La imagen que se nos propone, como dije antes, no es algo que pueda o no elegirse, es normativa y disentir constituye un desafío que afecta de manera muy importante a nuestra vida cotidiana y que muy pocas de nosotras estamos en condiciones de enfrentar. Aunque parezca de broma pensemos por un momento en una mujer peluda que no se depilara las piernas y que pretendiera ir con falda a trabajar, o en una mujer que se rapara la cabeza. Todas nosotras sabemos que tendría serios problemas y que, en muchos trabajos, esa imagen sería imposible de mantener, literalmente causa de despido. Pero es que las mujeres no somos seres lampiños, no tenemos esa piel permanentemente tersa que tienen las modelos, tenemos celulitis y tenemos tripa de la misma manera que tenemos pechos y las caderas anchas. Pero sobre todo, supremo pecado para las mujeres, cumplimos años. Cumplimos años y continuamos siendo seres sexuales, privilegio éste que a las mujeres heterosexuales les está negado. Mis amigas no lesbianas coinciden en afirmar que, una vez pasada la frontera de los cuarenta, todas han sentido que se han vuelto invisibles para los hombres. Nosotras sabemos que la edad entre las lesbianas no es un factor tan determinante a la hora de emprender relaciones sexuales y afectivas como ocurre entre los gays y como lo sufren las mujeres heterosexuales.

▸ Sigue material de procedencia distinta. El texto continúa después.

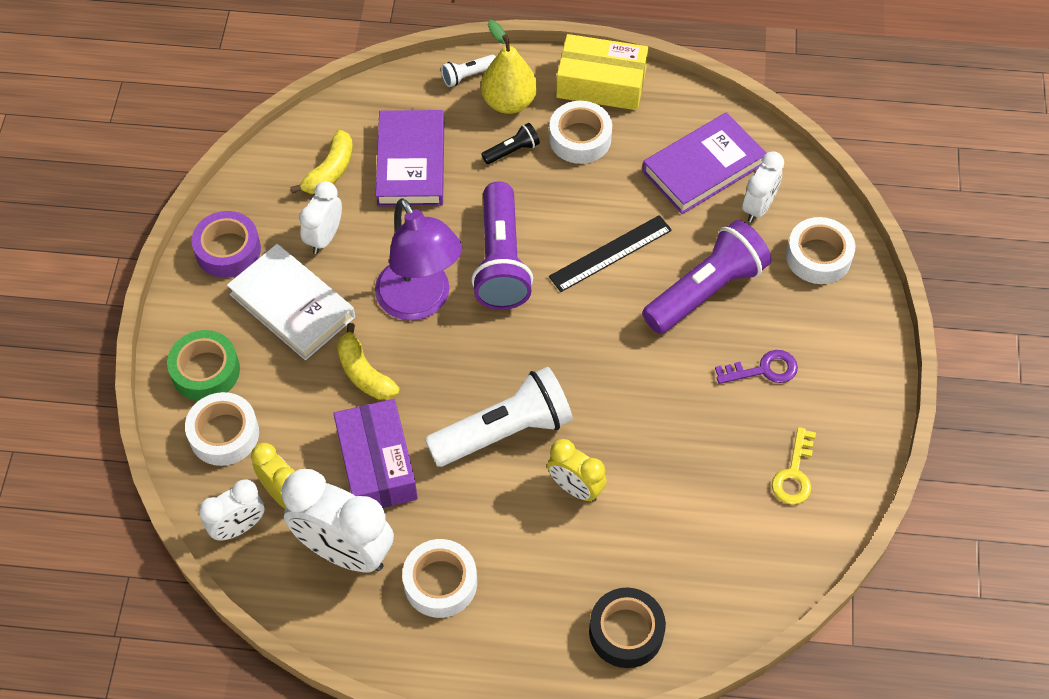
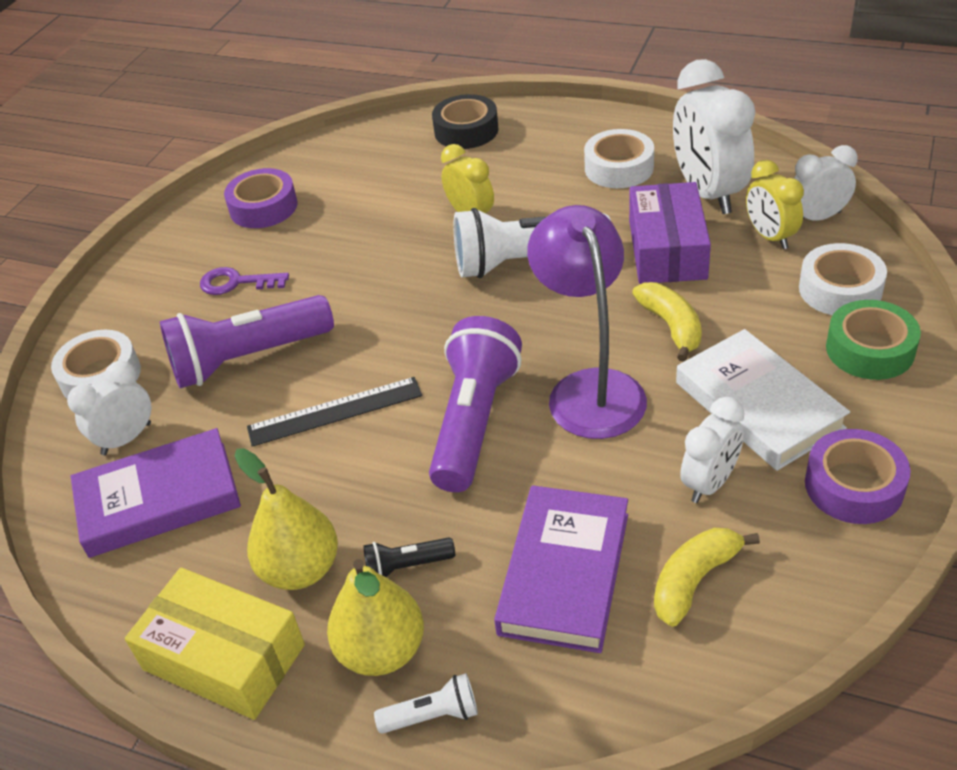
camera: 160 degrees left, 15 degrees down
(344, 551) = (708, 193): white clock -> white clock turned 150 degrees counterclockwise
(580, 138) = (300, 569): white tape -> yellow pear
(794, 473) = (263, 207): yellow key -> purple tape

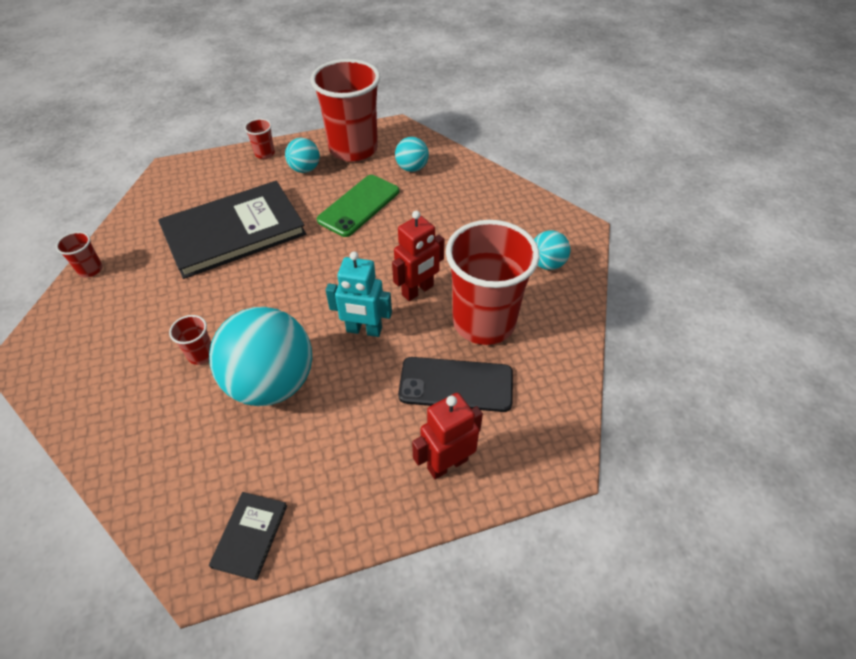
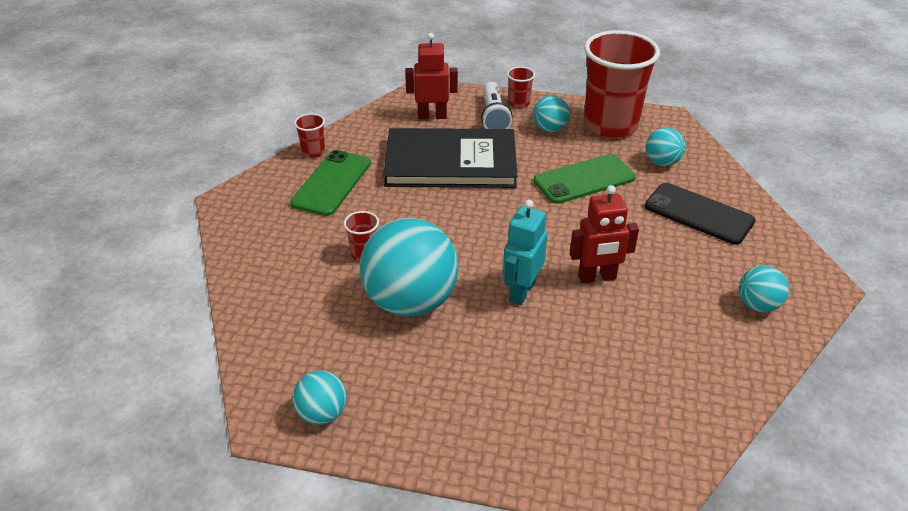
camera: 30 degrees right, 10 degrees down
(127, 295) = (331, 183): none -> green phone
(249, 174) = (493, 116): none -> white flashlight
(250, 535) = (322, 413): black book -> turquoise ball
(364, 330) = (521, 292): turquoise robot -> turquoise robot turned 75 degrees clockwise
(447, 463) = (531, 440): red robot -> red robot (432, 116)
(456, 384) = (583, 376): black phone -> black phone (698, 214)
(484, 322) = (649, 332): red cup -> none

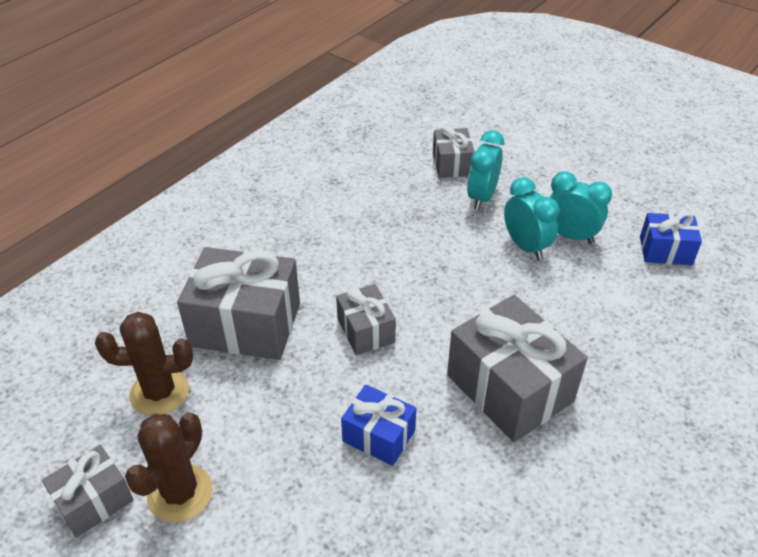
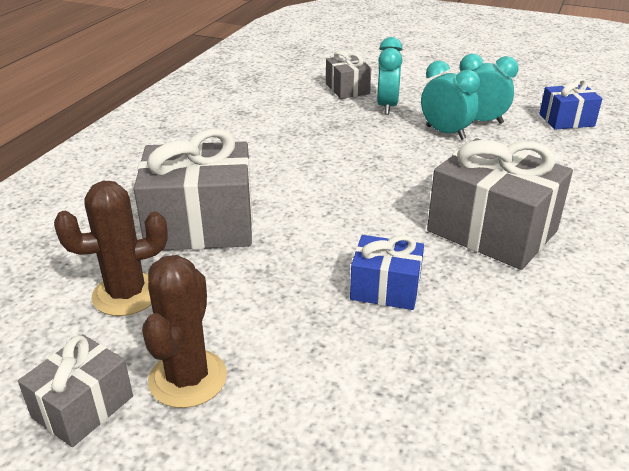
camera: 15 degrees left, 10 degrees down
(365, 331) = (328, 211): grey gift -> none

Reconozco que la primera medida que tomé cuando me desentendí completamente de que los hombres me encontraran o no atractiva fue la de dejarme crecer el pelo en las axilas, en las piernas y en la zona genital, cuya depilación, a la que me obligaba la moda de los bañadores altos de pierna, era una auténtica tortura digna de una película de nazis. Después no me asombré cuando empecé a conocer a lesbianas que, al desnudarse, tenían los mismos pelos que yo y en los mismos lugares. Cierto que después, para algunas cosas, he claudicado. Como dije antes, disentir no es fácil y hay muchos factores que todas nosotras tenemos que tener en cuenta, incluido, por supuesto, que no somos inmunes a las modas y a la estética que a todos y a todas se nos impone. Pero sí es cierto que las lesbianas somos más libres ante esa mirada que pretende convertir a mujeres de carne y hueso en muñecas a la moda. La mirada es cambiante, como la historia demuestra y las mujeres, lesbianas o no, tenemos ante nosotras el desafío de crear nuestra propia imagen; una imagen a la medida de las mujeres reales, una imagen en la que la mayoría pueda reconocerse, sentirse cómoda, sentirse, en definitiva, porque de eso se trata, más feliz.